PROBLEMS TO SOLVE:
1. Please change the rejected Olympic events piece starting with "Some of the" and going on through "so allows him.", swapping "The Floor Is Lava" for "Musical Chairs".
2. Decide whether each statement agrees with the rejected Olympic events piece, answering yes or no and quoting the words that settle it: (a) The ideas came from the hashtag #RejectedOlympicEvents. (b) Women have perfected one-handed bra removal since about age sixteen. (c) Staring Contests is one of the Twitter ideas listed.
3. Pick up the rejected Olympic events piece after its final sentence and keep writing it.

PASSAGE:
- Opening Delimiter -

Rejected Olympic Events For Lazy People
By Gaby Dunn
Twitter hashtags are hit or miss but #RejectedOlympicEvents, has inspired some hilarious ideas for new “sports.” Look, not all of us can be Olympians. That requires hard work and dedication and sacrifice. Not everyone’s cut out for that. But the average person could participate in an Olympic event like say, blunt rolling or a game of rock, paper, scissors.
Some of the funny ones from Twitter include: Channel Surfing, Staring Contests, Social Justice Tumblring ,Senior Remembering What I Came Into This Room For, and The Floor Is Lava.
Etc, etc. You get it. Here’s some of our own, specifically for you lazy bones losers out there:
1. One-Handed Bra Unfastening
One-Handed Bra Unfastening is more of an art form than it is a sporting event, depending on the context. For ladies, taking off your bra one-handed is a skill you’ve perfected since probably the age of thirteen (so you’ve been training most of your life like a real Olympian)! For girls, this isn’t just a sexy-time activity, it’s what we look forward to most at the end of an exhausting day. Have you ever heard a woman sigh after removing her bra with one hand? It’s our birthright. Dudes only get to one-hand remove a ladies undergarment if she so allows him.

- Closing Delimiter -

SOURCE INFORMATION:
- Opening Delimiter -

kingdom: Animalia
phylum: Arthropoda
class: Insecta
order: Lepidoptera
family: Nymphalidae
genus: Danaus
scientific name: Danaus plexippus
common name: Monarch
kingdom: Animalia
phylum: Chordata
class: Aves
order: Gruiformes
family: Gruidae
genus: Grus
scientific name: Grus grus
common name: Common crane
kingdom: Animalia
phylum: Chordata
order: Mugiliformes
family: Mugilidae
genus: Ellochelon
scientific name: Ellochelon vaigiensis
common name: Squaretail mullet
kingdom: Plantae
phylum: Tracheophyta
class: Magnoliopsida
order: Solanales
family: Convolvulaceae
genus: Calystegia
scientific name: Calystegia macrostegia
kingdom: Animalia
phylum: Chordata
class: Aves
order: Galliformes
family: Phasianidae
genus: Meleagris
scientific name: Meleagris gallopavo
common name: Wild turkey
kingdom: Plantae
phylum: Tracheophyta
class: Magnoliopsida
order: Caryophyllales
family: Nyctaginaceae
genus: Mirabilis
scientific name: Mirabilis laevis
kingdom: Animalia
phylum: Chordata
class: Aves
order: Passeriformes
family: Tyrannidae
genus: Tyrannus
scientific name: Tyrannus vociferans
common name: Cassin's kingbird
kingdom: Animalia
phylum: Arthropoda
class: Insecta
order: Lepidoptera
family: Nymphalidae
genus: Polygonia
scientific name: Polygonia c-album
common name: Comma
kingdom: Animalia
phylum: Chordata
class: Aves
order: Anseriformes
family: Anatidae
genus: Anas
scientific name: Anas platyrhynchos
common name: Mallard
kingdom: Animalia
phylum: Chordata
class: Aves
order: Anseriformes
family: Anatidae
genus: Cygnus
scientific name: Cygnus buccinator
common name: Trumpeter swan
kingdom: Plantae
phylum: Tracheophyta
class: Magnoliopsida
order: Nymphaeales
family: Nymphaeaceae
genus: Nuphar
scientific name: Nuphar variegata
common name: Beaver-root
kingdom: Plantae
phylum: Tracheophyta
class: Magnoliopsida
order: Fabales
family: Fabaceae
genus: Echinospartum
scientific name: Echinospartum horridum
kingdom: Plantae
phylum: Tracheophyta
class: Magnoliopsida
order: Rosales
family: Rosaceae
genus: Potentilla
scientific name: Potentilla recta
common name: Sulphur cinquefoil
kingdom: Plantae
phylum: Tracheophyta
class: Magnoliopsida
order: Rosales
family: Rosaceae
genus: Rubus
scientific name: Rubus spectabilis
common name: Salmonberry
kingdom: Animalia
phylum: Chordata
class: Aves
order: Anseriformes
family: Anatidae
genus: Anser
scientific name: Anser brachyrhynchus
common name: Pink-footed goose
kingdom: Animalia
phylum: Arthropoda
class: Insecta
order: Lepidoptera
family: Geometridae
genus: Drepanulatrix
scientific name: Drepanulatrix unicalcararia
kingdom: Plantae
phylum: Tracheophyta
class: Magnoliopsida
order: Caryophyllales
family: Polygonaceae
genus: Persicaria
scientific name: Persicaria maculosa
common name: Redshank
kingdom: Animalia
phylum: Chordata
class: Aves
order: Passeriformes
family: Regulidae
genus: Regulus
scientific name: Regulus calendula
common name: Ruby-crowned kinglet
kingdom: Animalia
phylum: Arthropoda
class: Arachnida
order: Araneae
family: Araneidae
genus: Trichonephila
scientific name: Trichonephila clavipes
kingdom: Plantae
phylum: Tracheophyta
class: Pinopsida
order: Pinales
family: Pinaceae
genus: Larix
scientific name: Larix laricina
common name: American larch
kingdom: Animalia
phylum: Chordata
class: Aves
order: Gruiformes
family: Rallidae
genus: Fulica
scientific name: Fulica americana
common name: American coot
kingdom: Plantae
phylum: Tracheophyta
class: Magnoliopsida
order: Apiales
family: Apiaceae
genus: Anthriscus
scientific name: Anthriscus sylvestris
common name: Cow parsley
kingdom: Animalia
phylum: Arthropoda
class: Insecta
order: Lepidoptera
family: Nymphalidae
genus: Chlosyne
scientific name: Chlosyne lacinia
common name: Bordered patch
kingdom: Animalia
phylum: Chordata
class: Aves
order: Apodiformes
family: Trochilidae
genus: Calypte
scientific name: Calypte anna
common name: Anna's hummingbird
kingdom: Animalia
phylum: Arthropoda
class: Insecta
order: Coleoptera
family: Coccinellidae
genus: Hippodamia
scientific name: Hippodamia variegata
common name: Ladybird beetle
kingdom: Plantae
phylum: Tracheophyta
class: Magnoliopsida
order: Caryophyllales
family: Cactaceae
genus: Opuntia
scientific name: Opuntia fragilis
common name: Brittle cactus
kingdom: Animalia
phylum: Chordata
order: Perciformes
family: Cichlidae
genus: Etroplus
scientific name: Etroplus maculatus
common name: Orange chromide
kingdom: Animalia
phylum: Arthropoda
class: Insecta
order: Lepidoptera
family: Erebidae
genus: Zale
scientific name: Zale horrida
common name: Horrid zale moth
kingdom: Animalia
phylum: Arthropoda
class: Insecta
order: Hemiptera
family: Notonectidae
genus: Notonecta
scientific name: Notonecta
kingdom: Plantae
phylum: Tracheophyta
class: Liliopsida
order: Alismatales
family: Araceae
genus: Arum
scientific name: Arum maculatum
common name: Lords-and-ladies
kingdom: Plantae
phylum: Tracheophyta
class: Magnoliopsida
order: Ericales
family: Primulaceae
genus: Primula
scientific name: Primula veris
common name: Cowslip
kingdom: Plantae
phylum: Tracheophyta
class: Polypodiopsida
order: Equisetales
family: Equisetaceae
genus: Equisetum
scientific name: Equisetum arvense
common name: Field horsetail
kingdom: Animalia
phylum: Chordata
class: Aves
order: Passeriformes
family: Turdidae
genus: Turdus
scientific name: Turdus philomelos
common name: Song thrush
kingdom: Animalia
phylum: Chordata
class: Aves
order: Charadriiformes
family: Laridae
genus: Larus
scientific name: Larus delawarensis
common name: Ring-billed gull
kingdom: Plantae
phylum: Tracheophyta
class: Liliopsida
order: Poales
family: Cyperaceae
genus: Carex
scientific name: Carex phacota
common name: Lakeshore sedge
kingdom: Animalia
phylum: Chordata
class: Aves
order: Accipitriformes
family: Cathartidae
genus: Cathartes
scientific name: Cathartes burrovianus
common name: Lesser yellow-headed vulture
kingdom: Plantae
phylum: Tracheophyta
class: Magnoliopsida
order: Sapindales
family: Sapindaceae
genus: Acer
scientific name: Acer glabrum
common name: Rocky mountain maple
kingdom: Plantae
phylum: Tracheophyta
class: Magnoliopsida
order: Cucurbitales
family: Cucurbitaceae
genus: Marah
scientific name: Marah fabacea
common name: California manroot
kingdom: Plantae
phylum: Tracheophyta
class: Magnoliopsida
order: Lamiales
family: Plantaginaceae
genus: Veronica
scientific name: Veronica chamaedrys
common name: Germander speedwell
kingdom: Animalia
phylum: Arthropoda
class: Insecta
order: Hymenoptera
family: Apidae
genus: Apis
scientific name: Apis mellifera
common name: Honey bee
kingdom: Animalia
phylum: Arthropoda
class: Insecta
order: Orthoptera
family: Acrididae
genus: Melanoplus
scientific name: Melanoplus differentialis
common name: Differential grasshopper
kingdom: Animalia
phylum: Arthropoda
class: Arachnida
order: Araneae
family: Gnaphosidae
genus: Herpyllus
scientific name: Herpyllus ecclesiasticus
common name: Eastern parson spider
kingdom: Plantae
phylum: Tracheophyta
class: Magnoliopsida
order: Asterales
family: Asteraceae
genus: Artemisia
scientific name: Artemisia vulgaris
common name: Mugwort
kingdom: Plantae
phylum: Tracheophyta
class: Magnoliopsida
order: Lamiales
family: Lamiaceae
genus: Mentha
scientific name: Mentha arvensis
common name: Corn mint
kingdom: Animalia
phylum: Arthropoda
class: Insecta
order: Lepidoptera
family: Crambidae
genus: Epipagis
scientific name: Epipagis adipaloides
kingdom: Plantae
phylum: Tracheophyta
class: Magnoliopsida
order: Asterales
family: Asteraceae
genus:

- Closing Delimiter -

ANSWERS PROVIDED:
1.
Some of the funny ones from Twitter include: Channel Surfing, Staring Contests, Social Justice Tumblring ,Senior Remembering What I Came Into This Room For, and Musical Chairs.
Etc, etc. You get it. Here’s some of our own, specifically for you lazy bones losers out there:
1. One-Handed Bra Unfastening
One-Handed Bra Unfastening is more of an art form than it is a sporting event, depending on the context. For ladies, taking off your bra one-handed is a skill you’ve perfected since probably the age of thirteen (so you’ve been training most of your life like a real Olympian)! For girls, this isn’t just a sexy-time activity, it’s what we look forward to most at the end of an exhausting day. Have you ever heard a woman sigh after removing her bra with one hand? It’s our birthright. Dudes only get to one-hand remove a ladies undergarment if she so allows him.

2.
(a) Yes: "#RejectedOlympicEvents, has inspired some hilarious ideas for new “sports.”"
(b) No: "since probably the age of thirteen"
(c) Yes: "Some of the funny ones from Twitter include: Channel Surfing, Staring Contests"

3.
But generally Olympic events are for both genders — so get on board, guys. If everything I’ve heard about the Olympic Village sexcapades is true, this is a skill you definitely might need.
2. Hitting Snooze
Hitting snooze works the arm muscles and the wrists and fingers. I train for this event every morning using the alarm clock on my iPhone. In fact, I purposefully set my timer to go off about a half hour before I need it to so I can “work out” in preparation. (Actually it just takes me that long to fully wake up.)
Hitting snooze requires the fortitude to stay sound asleep even though you’re hearing noise and moving a limb. It’s much harder than it looks. It also requires the ability to discern when exactly your alarm has gone off for the last time before it’s absolutely imperative that you get out of bed. It’s really more math than athletics, actually.
3. Olympic Texting An Excuse For Not Going Out
Your phone is blowing up. Your friend wants to do something you know is going to be a big, annoying production. There’s a Law and Order:SVU or Degrassi marathon on TV and you put on PJ pants the minute you got home from work. You’re not freaking going anywhere. Obviously, either it’s unacceptable to simply say, “I’m staying in” or that answer is not going to work on your pushy, grudge-holding friend. Hurry! You need an excuse fast!
Coming up with the perfect believable reason for not going out requires quick thinking, cunning, and agile fingers. It’s also a test of memory: Remember not to use one you’ve used before. Grandma can only get sick a couple times before she’s gotta kick the bucket. Faking a funeral is nearly impossible. (Uh, so I’ve heard.)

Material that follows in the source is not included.